Schließlich hat auch die Komponente "und viel mehr Mensch" lediglich sachbezogenen Gehalt. Die geläufige Wendung "mehr Mensch" (vgl. z.B. "Institut mehr mensch", mehr-mensch.de; "Mehr Leistung. Mehr Mensch" eudemos.de; vgl. auch analog gebildete Aussagen "mehr Vater fürs Kind", "wieder mehr Kind sein") bringt erkennbar ein höheres Maß an persönlicher Zuwendung zum Ausdruck. Hierdurch fühlen sich Verbraucher, deren gesundheitliche Belange berührt sind und die mangels eigener Sachkunde regelmäßig auf fachliche Beratung angewiesen sind, naturgemäß angesprochen, vgl. in diesem Zusammenhang z.B. "Überzeugen Sie sich von der Freundlichkeit und Serviceorientierung unseres Teams" (apotheke-zmf.de); "Zeit für Sie zu haben. Zeit für ein ausführliches Beratungsgespräch …" (medicon-apotheke.de). Das von der Anmelderin erwogene Verständnis in der Bedeutung "mehr Personal" ist schon sprachlich nicht plausibel.

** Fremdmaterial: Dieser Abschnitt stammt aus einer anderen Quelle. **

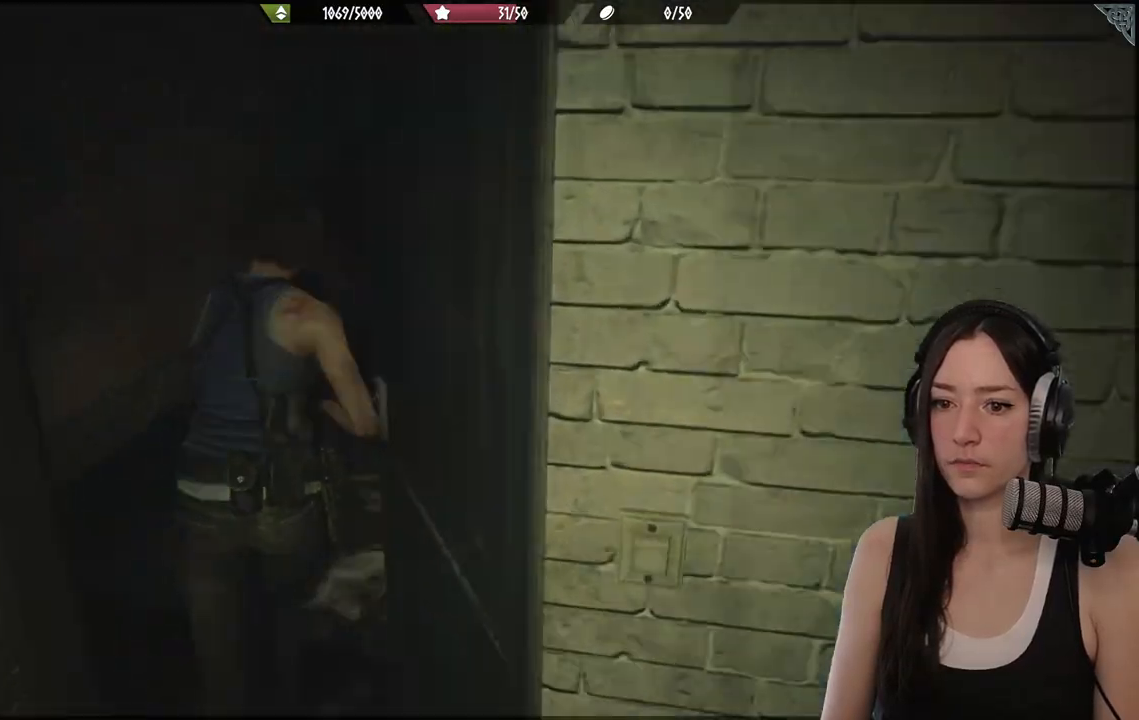
{"buttons": [], "left_stick": "up-left", "right_stick": "right", "events": [[17, "left_stick", "center"], [383, "left_stick", "up-left"]]}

Ein schutzbegründendes inhaltliches Spannungsverhältnis unter den drei Zeichenkomponenten ist nicht feststellbar. Den angegebenen Kriterien liegt keine als Ausdruck individuellen Zugriffs wahrnehmbare Auswahl zugrunde. Vielmehr handelt es sich um eine Aneinanderreihung zentraler und typischer Anforderungen an eine Apotheke, die in ähnlicher Form vielfach als reine Sachangabe genutzt wird (z.B. "sehr gute Beratung und große Auswahl" – Baris Apotheke, holidaycheck.de; "Arzneimittel preisgünstig und in großer Anzahl für Sie bereit zu halten. Perfekten Service anbieten. Zeit für Sie zu haben. Zeit für ein ausführliches Beratungsgespräch: Das sind bei der MEDICON Apotheke Selbstverständlichkeiten", medicon-apotheke.de). Ein breites Warenangebot und ausgeprägter Service ergänzen sich sogar, da ein umfangreiches Angebot in der Regel nur über individuelle Beratung nutzbar ist.
Das ermittelte Zeichenverständnis beruht auf – überwiegend sogar durch Verwendungsbeispiele belegten – konkreten Tatsachenfeststellungen zum Bedeutungsgehalt des Zeichens bzw. seiner Bestandteile sowie zu branchenbezogenen Produktaussagen. Zusätzlicher Erhebungen bedarf es im Rahmen des registerrechtlichen Amtsermittlungsverfahrens nicht.
Im Kontext der beanspruchten Waren der Klasse 5 und Dienstleistungen der Klasse 44, die typischerweise von Apotheken angeboten bzw. erbracht werden, werden die angesprochenen Verkehrskreise das angemeldete Zeichen lediglich als Sachhinweis auf einen beliebigen Apotheker verstehen, der den gängigen Kundenanforderungen Rechnung trägt, und dadurch eine hohe Qualität der Waren und Dienstleistungen gewährleistet. Hierin liegt ein ausreichender Sachbezug (vgl. etwa die allgemeinere Angabe "grillmeister", BGH GRUR 2014, 376 Rn. 16; BPatG, Beschl. v. 18.1.2012, 29 W (pat) 546/10 – Die Apotheke mit Herz und Versand; Beschl. v. 24.3.2011, 30 W (pat) 523/10 – Aktive Optiker).
Bezogen auf Dienstleistungen der Klasse 41, die überwiegend nicht zum typischen Geschäftsfeld einer Apotheke zu rechnen sind, gilt im Ergebnis nicht anderes. Auch insoweit kommt einem differenzierten, umfangreichen und von persönlicher Betreuung geprägten Angebot (z.B. bezogen auf sportliche und kulturelle Aktivitäten; Betrieb von Sportcamps), das im angemeldeten Zeichen in einfachen Worten Ausdruck findet, sachbezogene Bedeutung zu.
Ob der Eintragung des Zeichens außerdem auch das Schutzhindernis nach § 8 Abs., 2 Nr. 2 MarkenG entgegensteht, kann bei diese Sachlage dahin gestellt bleiben.